# ACCIONES REQUERIDAS
#1 En la nota sobre la campaña de Kanye West, ¿cuánto pagó West para entrar en la boleta electoral de Oklahoma?
#2 Reproduce el fragmento de la nota sobre la campaña de Kanye West que comienza con "West, quien quien" y continúa hasta "esté en riesgo.".
::: EXTRACTO DEL DOCUMENTO :::
Ciudad de México, 20 de julio de 2020. Kanye West arrancó el domingo su campaña presidencial con lágrimas al recordar que casi fue abortado, y con controversia por criticar a la luchadora por la libertad racial Harriet Tubman.
Ayer, el rapero tuvo primer y caótico mitin en Carolina del Sur, que giró sobre el aborto.
El también empresario recordó cuando él y su ahora esposa Kim Kardashian estuvieron cerca de acabar con su primer embarazo, “hasta que Dios lo impidió” al manifestar “una señal” en su computadora.
“Mi pantalla se puso en blanco y negro. Y Dios dijo: ‘si jodes mi visión, yo jodo la tuya’. Incluso si mi esposa se divorciara de mí después de este discurso, trajo a North a este mundo.
“Ella tenía las pastillas en la mano. ¡Casi mato a mi hija! Mi mamá también me salvó la vida, mi papá quería abortarme. No habría Kanye West porque mi papá estaba demasiado ocupado”, dijo antes de romper en llanto.
West, quien quien vistió un chaleco antibalas, propuso otorgar un millón de dólares a cada mujer que tenga un bebé, para incentivar la maternidad.
Después criticó una ley de Nueva York que permite el aborto seis meses después de la concepción, aunque omitió que es en caso de que la vida de la madre esté en riesgo.
Exigió en varios momentos silencio y orden absolutos, regañó a la gente por aplaudir, se involucró en discusiones y expulsó a una persona por razones desconocidas, de acuerdo con Daily Mail.
El momento de mayor más desaprobación fue cuando atacó a Harriet Tubman, quien hizo 13 misiones para rescatar a afroamericanos esclavizados.
“Harriet Tubman nunca liberó a los esclavos, ella sólo hizo que los esclavos trabajaran para otras personas blancas”, aseguró el rapero, lo que provocó que decenas de personas salieran del recinto.
West ingresó a la boleta electoral de Oklahoma al pagar 35 mil dólares antes de la fecha límite, el jueves pasado, en lugar de obtener firmas.
::: REGISTROS DE DATOS :::
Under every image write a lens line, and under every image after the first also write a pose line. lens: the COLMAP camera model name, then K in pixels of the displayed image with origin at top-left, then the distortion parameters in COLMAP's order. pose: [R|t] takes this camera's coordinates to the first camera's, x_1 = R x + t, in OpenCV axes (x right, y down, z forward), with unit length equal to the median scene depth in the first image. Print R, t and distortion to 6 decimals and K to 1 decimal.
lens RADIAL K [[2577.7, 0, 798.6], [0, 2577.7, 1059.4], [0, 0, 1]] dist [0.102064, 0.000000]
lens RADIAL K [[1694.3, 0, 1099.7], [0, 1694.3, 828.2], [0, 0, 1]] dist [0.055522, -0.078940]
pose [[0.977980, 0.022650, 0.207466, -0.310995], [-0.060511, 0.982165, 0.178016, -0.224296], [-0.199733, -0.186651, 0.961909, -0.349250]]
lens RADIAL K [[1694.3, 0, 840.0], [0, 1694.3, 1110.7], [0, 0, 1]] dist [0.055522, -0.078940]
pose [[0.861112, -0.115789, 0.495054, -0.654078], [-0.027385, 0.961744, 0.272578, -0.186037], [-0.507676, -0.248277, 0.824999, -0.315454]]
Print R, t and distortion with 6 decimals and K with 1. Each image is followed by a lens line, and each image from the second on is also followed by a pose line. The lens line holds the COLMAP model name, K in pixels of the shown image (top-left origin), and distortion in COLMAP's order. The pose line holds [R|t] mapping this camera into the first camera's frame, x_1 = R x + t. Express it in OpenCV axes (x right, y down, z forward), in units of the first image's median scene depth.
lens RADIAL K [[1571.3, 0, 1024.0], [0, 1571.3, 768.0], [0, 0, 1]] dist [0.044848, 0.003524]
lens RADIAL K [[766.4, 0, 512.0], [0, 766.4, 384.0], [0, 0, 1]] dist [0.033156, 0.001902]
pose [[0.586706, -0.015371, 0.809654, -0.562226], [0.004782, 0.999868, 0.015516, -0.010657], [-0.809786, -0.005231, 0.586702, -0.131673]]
:::
# RESULTADOS
#1 35 mil dólares.

#2
West, quien quien vistió un chaleco antibalas, propuso otorgar un millón de dólares a cada mujer que tenga un bebé, para incentivar la maternidad.
Después criticó una ley de Nueva York que permite el aborto seis meses después de la concepción, aunque omitió que es en caso de que la vida de la madre esté en riesgo.